■ **Exercise task**:
Reproduce everything from "Contributed by: Y.Yamamoto" down to "help me out." in the piece about Shohei below, word for word.

:: Page text

Contributed by: Y.Yamamoto
Chinese philosopher Mencius (372-289 BCE)
Very few Japanese adults are self-reliant. Most of them have developed the typically Japanese behavioral pattern of constantly wetnursing each other since their childhood. As a result they have also lost their innate spontaneity. They act only in response to external stimuli.
In that sense, the person I'm talking about here is a real exception. I will call him by a pseudonym "Shohei."
Since the onset, I've had great difficulty gathering documents, reports, photos and 35mm film footages concerning my father's accomplishments. It's this youngish guy that volunteered to help me out.
At libraries and museums, the dedicated person has been trying very hard to dig out these valuable materials to help beef up the exhibits on my site. Sometimes these materials were buried deep underneath other items piled up in the basements of these museums, and totally unattended as if they were trash.
I encountered Shohei on the Cyber Museum. He is in his mid-30s. Since graduating from university where he majored in photographic art, he has been working at a small shop dealing in traditional cameras.
So aeronautics is very foreign to his educational and occupational background. He says he is still not really interested in aircraft as such. According to him, the only thing that has made him deeply engaged in what he is doing, after work, is personal relations he has developed with his customers.
His clientele are predominantly elderly people except for a handful of professional photographers. And among these old people there are not a few retired aeronautical engineers. I don't know why, but traditionally those who specialize in aeronautics tend to become hooked on cameras. (My father, too, treasured his Leica in his lifetime.)

::::
:: Stored data

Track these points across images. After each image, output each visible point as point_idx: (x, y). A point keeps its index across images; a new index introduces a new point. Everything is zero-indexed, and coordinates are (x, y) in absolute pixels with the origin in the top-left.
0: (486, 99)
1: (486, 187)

::::

■ **Result of this exercise**:
Contributed by: Y.Yamamoto
Chinese philosopher Mencius (372-289 BCE)
Very few Japanese adults are self-reliant. Most of them have developed the typically Japanese behavioral pattern of constantly wetnursing each other since their childhood. As a result they have also lost their innate spontaneity. They act only in response to external stimuli.
In that sense, the person I'm talking about here is a real exception. I will call him by a pseudonym "Shohei."
Since the onset, I've had great difficulty gathering documents, reports, photos and 35mm film footages concerning my father's accomplishments. It's this youngish guy that volunteered to help me out.